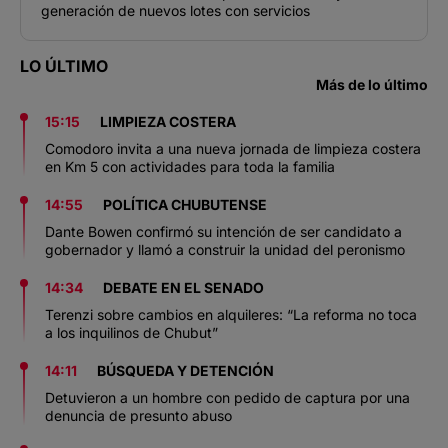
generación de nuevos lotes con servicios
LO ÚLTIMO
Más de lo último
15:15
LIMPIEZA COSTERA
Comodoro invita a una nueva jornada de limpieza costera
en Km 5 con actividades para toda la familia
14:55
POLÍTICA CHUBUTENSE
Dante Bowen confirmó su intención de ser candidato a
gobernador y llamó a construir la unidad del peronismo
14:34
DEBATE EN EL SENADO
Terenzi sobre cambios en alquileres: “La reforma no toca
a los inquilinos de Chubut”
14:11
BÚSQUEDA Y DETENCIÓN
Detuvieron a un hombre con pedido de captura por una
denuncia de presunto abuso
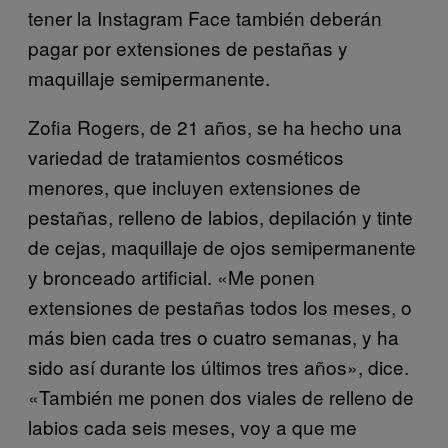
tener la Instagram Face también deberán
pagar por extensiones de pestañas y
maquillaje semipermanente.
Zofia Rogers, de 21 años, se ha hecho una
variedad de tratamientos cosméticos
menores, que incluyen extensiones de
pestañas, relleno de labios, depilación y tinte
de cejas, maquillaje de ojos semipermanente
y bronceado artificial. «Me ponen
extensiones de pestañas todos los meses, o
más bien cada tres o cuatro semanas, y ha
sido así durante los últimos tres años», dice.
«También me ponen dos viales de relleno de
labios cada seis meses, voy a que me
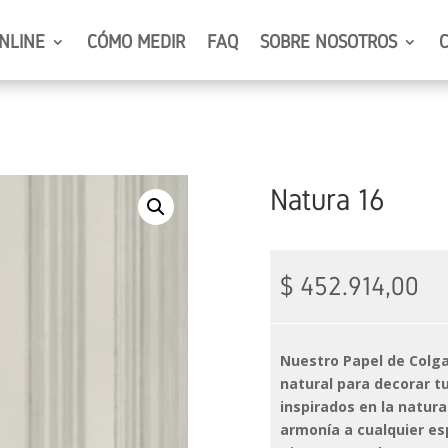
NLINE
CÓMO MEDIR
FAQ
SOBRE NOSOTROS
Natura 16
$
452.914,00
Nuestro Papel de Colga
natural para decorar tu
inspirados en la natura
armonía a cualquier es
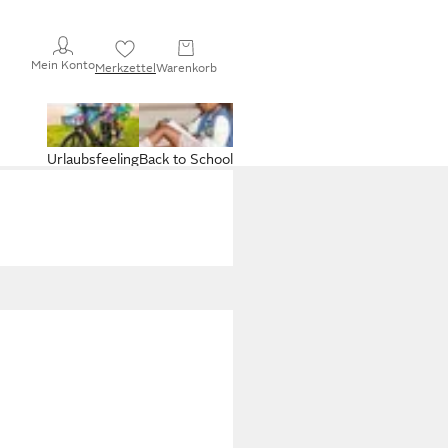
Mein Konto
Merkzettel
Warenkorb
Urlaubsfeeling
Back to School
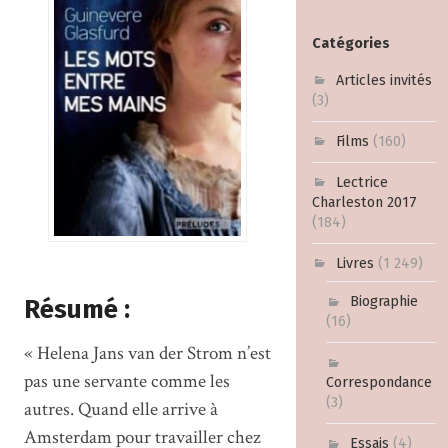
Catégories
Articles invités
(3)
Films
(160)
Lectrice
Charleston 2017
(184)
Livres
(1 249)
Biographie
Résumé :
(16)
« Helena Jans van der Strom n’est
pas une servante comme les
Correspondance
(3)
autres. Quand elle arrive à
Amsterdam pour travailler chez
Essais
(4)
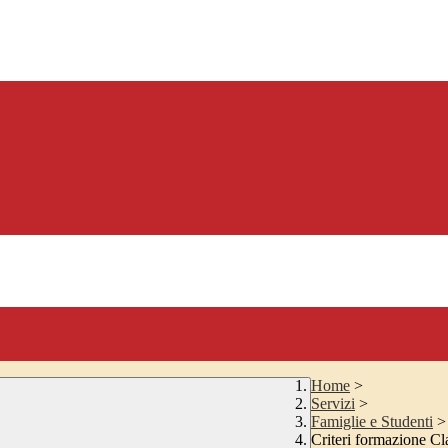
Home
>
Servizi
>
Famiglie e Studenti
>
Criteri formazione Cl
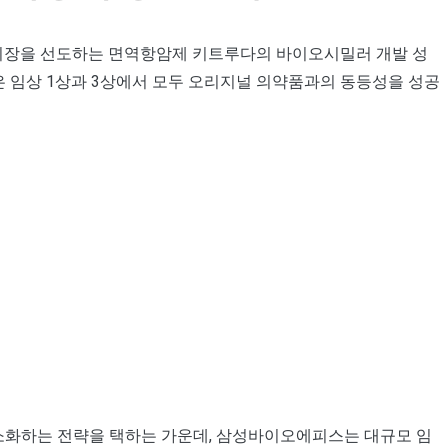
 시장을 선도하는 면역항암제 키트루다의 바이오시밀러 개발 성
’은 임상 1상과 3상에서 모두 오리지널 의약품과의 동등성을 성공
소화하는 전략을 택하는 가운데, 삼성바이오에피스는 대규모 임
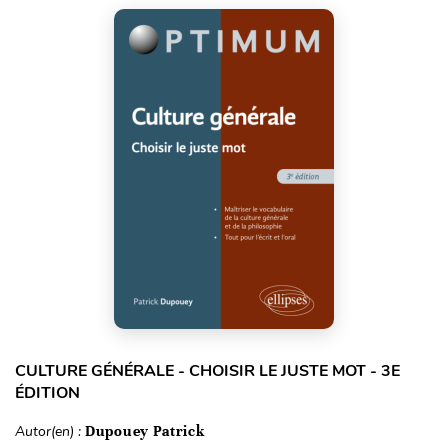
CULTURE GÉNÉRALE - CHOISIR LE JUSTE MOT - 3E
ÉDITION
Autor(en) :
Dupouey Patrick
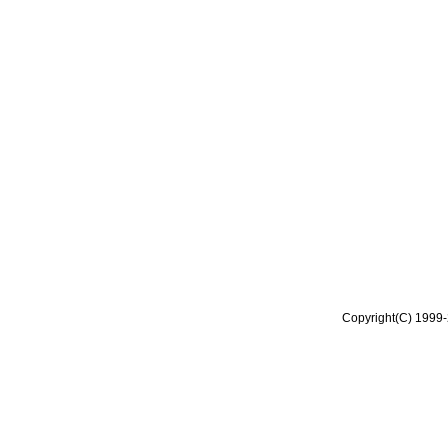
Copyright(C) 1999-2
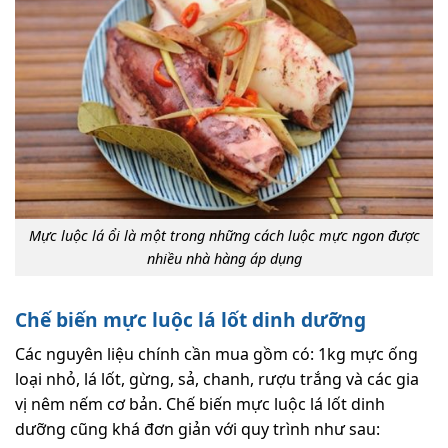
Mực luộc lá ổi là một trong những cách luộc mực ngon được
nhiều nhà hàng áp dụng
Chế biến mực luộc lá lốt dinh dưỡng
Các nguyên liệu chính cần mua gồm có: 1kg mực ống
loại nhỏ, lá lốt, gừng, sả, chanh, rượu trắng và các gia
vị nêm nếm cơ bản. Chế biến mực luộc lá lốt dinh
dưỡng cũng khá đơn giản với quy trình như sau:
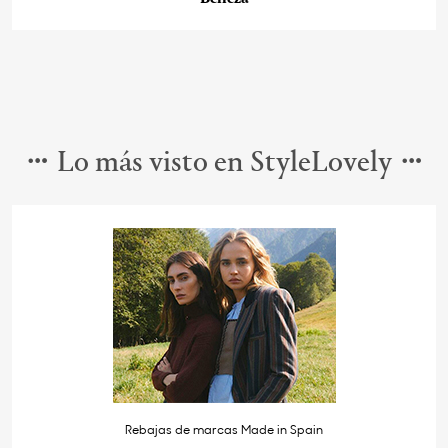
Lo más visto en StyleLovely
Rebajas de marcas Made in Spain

+++

_Exercise description:_ Retype the lines above exactly, no pictures.

_Your solution:_
generación de nuevos lotes con servicios
LO ÚLTIMO
Más de lo último
15:15
LIMPIEZA COSTERA
Comodoro invita a una nueva jornada de limpieza costera
en Km 5 con actividades para toda la familia
14:55
POLÍTICA CHUBUTENSE
Dante Bowen confirmó su intención de ser candidato a
gobernador y llamó a construir la unidad del peronismo
14:34
DEBATE EN EL SENADO
Terenzi sobre cambios en alquileres: “La reforma no toca
a los inquilinos de Chubut”
14:11
BÚSQUEDA Y DETENCIÓN
Detuvieron a un hombre con pedido de captura por una
denuncia de presunto abuso
tener la Instagram Face también deberán
pagar por extensiones de pestañas y
maquillaje semipermanente.
Zofia Rogers, de 21 años, se ha hecho una
variedad de tratamientos cosméticos
menores, que incluyen extensiones de
pestañas, relleno de labios, depilación y tinte
de cejas, maquillaje de ojos semipermanente
y bronceado artificial. «Me ponen
extensiones de pestañas todos los meses, o
más bien cada tres o cuatro semanas, y ha
sido así durante los últimos tres años», dice.
«También me ponen dos viales de relleno de
labios cada seis meses, voy a que me
NLINE
CÓMO MEDIR
FAQ
SOBRE NOSOTROS
Natura 16
$
452.914,00
Nuestro Papel de Colga
natural para decorar tu
inspirados en la natura
armonía a cualquier es
Mein Konto
Merkzettel
Warenkorb
Urlaubsfeeling
Back to School
Catégories
Articles invités
(3)
Films
(160)
Lectrice
Charleston 2017
(184)
Livres
(1 249)
Biographie
Résumé :
(16)
« Helena Jans van der Strom n’est
pas une servante comme les
Correspondance
(3)
autres. Quand elle arrive à
Amsterdam pour travailler chez
Essais
(4)
Home
>
Servizi
>
Famiglie e Studenti
>
Criteri formazione Cl
 시장을 선도하는 면역항암제 키트루다의 바이오시밀러 개발 성
’은 임상 1상과 3상에서 모두 오리지널 의약품과의 동등성을 성공
소화하는 전략을 택하는 가운데, 삼성바이오에피스는 대규모 임
CULTURE GÉNÉRALE - CHOISIR LE JUSTE MOT - 3E
ÉDITION
Autor(en) :
Dupouey Patrick
Copyright(C) 1999-2
Mực luộc lá ổi là một trong những cách luộc mực ngon được
nhiều nhà hàng áp dụng
Chế biến mực luộc lá lốt dinh dưỡng
Các nguyên liệu chính cần mua gồm có: 1kg mực ống
loại nhỏ, lá lốt, gừng, sả, chanh, rượu trắng và các gia
vị nêm nếm cơ bản. Chế biến mực luộc lá lốt dinh
dưỡng cũng khá đơn giản với quy trình như sau:
Lo más visto en StyleLovely
Rebajas de marcas Made in Spain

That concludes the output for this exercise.